> [Stated exercise]
Quote the part of the listing that opens at its first line and closes with the line containing "genus: Deschampsia", including both of those lines.

★ ★ ★ ★

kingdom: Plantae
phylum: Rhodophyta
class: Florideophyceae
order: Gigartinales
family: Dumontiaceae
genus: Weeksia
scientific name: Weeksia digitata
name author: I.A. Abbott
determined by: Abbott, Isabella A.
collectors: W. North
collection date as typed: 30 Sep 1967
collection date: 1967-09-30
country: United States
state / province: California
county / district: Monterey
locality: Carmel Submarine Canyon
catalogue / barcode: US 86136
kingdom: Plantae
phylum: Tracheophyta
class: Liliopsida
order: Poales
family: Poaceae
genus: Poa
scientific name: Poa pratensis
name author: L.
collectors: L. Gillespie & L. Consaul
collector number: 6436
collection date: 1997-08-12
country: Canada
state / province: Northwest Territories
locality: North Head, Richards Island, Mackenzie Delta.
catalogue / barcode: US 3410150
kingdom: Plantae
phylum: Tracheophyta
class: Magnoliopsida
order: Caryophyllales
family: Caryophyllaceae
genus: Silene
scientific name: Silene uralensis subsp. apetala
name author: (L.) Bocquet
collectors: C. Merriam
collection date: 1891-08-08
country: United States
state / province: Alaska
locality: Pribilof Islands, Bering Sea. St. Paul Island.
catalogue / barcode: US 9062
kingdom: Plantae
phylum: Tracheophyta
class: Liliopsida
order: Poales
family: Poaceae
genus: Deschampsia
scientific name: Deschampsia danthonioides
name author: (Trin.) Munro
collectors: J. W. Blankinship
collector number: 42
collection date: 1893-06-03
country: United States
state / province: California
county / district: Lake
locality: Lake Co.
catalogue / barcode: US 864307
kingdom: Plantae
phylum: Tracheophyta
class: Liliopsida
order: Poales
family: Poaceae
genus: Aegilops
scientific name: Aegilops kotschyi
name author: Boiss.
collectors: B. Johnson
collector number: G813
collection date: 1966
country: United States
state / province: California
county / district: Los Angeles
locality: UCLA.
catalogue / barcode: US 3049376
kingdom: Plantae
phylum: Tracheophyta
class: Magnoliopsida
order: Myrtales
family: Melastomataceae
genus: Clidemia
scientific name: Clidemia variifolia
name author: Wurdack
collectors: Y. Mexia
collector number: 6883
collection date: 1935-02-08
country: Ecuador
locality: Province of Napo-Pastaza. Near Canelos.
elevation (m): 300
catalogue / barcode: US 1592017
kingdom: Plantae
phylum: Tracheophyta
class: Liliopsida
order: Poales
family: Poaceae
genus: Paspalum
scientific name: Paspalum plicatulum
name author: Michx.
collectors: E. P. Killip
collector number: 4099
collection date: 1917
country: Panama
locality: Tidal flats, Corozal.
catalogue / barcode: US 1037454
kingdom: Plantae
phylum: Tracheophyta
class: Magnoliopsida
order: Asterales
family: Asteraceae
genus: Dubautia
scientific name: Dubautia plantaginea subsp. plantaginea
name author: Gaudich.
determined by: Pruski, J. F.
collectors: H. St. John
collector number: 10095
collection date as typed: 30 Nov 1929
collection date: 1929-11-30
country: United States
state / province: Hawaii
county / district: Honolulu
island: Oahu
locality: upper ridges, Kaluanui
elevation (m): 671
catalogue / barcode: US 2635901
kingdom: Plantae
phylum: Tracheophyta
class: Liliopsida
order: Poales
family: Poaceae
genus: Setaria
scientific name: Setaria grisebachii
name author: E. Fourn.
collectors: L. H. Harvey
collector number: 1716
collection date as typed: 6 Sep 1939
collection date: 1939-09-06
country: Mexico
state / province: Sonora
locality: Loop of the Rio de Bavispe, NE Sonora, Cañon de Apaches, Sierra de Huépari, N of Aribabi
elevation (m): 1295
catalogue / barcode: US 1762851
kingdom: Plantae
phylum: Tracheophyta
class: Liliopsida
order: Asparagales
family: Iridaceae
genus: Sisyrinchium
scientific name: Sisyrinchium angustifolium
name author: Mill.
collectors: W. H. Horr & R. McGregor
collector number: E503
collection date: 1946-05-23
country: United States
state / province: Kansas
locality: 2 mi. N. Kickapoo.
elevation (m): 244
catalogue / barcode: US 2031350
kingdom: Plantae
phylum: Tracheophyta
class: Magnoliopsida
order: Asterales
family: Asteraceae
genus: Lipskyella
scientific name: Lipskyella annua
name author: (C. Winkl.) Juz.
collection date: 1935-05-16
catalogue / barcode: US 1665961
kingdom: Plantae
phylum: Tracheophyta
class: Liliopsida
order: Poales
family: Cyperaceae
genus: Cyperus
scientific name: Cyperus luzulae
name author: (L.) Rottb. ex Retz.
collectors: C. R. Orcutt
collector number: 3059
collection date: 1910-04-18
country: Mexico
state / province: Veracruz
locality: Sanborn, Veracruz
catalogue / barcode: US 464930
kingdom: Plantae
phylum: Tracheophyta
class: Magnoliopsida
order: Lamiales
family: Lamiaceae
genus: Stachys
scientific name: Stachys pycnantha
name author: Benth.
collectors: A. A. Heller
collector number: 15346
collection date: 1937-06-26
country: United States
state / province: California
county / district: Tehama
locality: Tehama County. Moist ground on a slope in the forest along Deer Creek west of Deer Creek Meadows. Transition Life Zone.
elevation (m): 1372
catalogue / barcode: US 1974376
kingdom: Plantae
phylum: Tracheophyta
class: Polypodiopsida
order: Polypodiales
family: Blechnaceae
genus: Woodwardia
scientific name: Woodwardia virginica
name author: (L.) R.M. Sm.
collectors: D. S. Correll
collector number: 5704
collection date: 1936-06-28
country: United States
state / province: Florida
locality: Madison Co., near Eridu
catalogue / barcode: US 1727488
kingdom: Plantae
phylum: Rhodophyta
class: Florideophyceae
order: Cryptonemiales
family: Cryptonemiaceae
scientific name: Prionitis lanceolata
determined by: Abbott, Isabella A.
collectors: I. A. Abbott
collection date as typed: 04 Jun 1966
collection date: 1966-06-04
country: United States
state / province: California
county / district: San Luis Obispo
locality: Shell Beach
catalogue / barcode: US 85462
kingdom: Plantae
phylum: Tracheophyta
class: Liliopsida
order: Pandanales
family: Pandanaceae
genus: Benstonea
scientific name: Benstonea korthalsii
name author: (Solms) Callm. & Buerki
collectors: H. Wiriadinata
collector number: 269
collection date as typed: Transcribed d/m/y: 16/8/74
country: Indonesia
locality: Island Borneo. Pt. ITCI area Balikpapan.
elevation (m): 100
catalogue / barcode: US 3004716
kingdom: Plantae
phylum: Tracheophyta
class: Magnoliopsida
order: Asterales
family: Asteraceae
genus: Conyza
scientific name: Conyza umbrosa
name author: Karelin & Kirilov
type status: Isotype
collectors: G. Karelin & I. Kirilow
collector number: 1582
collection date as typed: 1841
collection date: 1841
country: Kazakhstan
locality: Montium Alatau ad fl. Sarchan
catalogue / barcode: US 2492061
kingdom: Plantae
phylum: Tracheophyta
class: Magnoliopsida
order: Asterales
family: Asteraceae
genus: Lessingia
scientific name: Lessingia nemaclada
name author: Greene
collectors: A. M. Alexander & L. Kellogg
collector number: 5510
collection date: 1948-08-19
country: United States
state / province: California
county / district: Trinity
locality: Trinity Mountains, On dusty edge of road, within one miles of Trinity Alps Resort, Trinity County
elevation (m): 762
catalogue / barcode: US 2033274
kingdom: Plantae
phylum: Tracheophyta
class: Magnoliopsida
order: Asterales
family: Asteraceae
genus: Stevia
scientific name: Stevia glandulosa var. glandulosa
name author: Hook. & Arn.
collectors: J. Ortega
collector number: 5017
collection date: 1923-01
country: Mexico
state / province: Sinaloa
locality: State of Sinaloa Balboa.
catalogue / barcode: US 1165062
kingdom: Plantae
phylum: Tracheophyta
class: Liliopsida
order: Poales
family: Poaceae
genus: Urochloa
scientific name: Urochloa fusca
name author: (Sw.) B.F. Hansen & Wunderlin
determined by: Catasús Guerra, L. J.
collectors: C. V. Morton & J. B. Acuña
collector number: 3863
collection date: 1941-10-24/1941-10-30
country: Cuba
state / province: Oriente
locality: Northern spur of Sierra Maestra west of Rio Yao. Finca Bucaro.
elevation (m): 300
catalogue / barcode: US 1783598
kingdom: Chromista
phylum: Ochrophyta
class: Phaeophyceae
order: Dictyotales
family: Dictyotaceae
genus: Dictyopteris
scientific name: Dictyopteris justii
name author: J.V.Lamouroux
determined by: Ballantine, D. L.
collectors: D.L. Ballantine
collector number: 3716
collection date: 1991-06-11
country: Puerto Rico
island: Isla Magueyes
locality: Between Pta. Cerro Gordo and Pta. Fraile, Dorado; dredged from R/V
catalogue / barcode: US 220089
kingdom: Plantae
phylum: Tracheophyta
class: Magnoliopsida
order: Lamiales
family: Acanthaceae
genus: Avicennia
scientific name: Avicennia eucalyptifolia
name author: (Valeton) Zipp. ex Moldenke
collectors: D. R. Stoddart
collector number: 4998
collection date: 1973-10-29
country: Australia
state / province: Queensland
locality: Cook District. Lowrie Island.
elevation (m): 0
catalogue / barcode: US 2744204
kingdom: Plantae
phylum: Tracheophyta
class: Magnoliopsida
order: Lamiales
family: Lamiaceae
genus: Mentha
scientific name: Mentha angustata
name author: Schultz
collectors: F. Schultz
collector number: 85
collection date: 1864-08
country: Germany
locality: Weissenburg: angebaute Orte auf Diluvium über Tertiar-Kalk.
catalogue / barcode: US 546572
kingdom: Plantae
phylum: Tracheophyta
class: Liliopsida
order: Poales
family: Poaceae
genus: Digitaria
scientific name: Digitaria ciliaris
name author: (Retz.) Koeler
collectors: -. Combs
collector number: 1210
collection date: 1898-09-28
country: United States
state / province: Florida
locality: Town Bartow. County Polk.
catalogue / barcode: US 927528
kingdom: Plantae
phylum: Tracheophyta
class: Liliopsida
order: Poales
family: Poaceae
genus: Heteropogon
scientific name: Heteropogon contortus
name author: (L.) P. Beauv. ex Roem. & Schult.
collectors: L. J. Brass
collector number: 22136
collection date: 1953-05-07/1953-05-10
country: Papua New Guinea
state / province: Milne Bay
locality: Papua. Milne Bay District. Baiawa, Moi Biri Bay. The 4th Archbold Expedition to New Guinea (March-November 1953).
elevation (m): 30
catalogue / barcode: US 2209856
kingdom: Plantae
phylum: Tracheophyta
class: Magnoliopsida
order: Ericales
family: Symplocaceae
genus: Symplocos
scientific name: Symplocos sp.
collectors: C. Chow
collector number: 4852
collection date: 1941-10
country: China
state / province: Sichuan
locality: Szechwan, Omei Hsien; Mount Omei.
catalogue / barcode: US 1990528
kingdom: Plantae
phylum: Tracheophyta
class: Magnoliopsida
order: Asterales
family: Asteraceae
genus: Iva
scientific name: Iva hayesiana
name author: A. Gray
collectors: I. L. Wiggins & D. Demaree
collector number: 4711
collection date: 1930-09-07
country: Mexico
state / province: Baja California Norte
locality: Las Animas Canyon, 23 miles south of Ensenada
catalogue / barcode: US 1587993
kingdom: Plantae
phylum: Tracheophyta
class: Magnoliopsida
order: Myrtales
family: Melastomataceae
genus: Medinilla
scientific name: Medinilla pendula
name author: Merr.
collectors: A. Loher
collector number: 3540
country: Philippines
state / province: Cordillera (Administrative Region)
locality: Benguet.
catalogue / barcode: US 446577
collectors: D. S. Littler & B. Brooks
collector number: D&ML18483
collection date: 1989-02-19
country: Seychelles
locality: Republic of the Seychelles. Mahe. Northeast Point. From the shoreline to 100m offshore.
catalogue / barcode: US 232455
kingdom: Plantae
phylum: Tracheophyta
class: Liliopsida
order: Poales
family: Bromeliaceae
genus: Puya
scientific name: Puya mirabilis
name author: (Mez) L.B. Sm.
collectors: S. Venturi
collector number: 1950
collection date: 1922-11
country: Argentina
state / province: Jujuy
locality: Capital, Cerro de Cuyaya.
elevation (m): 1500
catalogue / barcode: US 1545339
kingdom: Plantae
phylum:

★ ★ ★ ★

> [Solution for this exercise]
kingdom: Plantae
phylum: Rhodophyta
class: Florideophyceae
order: Gigartinales
family: Dumontiaceae
genus: Weeksia
scientific name: Weeksia digitata
name author: I.A. Abbott
determined by: Abbott, Isabella A.
collectors: W. North
collection date as typed: 30 Sep 1967
collection date: 1967-09-30
country: United States
state / province: California
county / district: Monterey
locality: Carmel Submarine Canyon
catalogue / barcode: US 86136
kingdom: Plantae
phylum: Tracheophyta
class: Liliopsida
order: Poales
family: Poaceae
genus: Poa
scientific name: Poa pratensis
name author: L.
collectors: L. Gillespie & L. Consaul
collector number: 6436
collection date: 1997-08-12
country: Canada
state / province: Northwest Territories
locality: North Head, Richards Island, Mackenzie Delta.
catalogue / barcode: US 3410150
kingdom: Plantae
phylum: Tracheophyta
class: Magnoliopsida
order: Caryophyllales
family: Caryophyllaceae
genus: Silene
scientific name: Silene uralensis subsp. apetala
name author: (L.) Bocquet
collectors: C. Merriam
collection date: 1891-08-08
country: United States
state / province: Alaska
locality: Pribilof Islands, Bering Sea. St. Paul Island.
catalogue / barcode: US 9062
kingdom: Plantae
phylum: Tracheophyta
class: Liliopsida
order: Poales
family: Poaceae
genus: Deschampsia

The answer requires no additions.